_SOURCE DATA_
▬▬▬▬▬▬
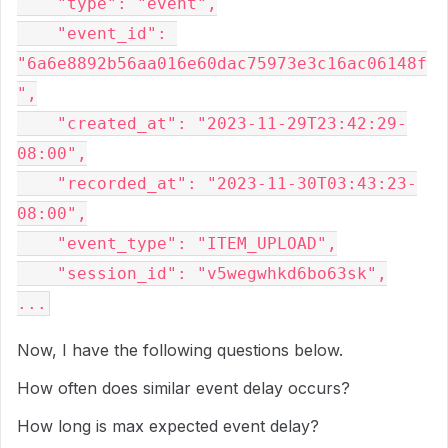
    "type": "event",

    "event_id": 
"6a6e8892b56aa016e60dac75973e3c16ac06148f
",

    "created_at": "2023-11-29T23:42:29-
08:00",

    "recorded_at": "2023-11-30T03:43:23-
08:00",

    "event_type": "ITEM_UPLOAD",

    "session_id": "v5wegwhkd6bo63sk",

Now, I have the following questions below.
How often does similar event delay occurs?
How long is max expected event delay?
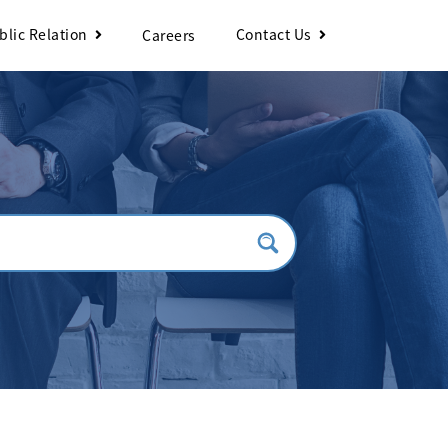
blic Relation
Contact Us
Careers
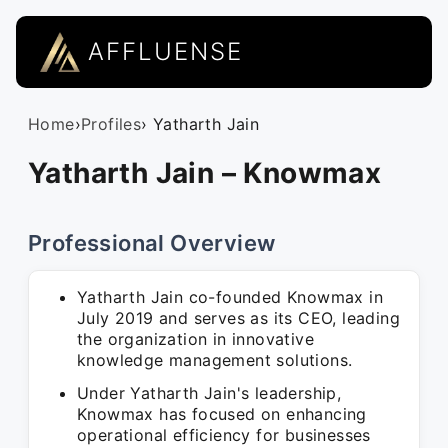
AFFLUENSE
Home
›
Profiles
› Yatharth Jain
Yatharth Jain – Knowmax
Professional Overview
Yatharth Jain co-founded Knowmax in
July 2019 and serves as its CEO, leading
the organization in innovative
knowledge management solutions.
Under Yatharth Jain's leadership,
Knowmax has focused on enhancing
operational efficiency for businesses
▬▬▬▬▬▬
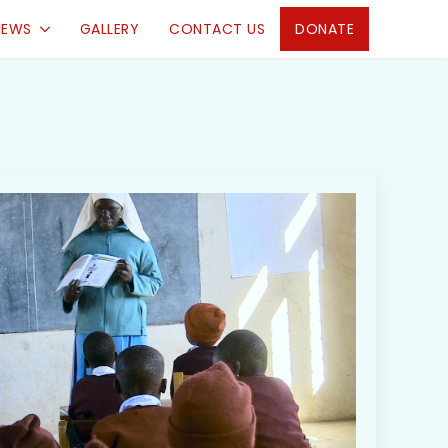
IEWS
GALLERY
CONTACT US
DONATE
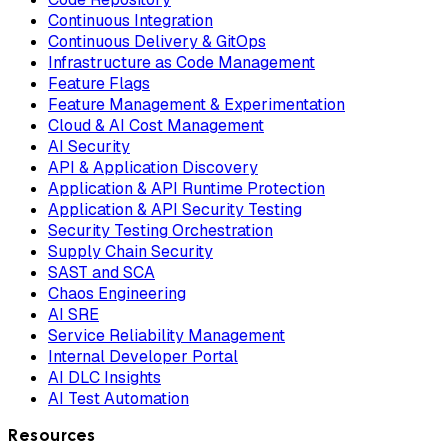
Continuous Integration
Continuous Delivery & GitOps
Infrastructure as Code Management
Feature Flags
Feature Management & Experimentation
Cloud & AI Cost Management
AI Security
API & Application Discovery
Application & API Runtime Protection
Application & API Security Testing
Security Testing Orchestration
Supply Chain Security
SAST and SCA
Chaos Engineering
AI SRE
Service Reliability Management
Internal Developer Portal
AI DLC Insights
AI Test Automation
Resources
▬▬▬▬▬▬
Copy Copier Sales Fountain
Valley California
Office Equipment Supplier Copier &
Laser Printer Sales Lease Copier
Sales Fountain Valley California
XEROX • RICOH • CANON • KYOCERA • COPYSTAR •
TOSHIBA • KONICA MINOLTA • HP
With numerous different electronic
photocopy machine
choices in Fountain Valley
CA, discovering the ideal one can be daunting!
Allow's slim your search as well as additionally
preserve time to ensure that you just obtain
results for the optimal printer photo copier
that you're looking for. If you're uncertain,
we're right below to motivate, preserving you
▬▬▬▬▬▬
_GOAL OF THE EXERCISE_
Go through the material above, find each line with the string "Valley", and copy it.

_ANSWER BELOW_
Valley California
Sales Fountain Valley California
choices in Fountain Valley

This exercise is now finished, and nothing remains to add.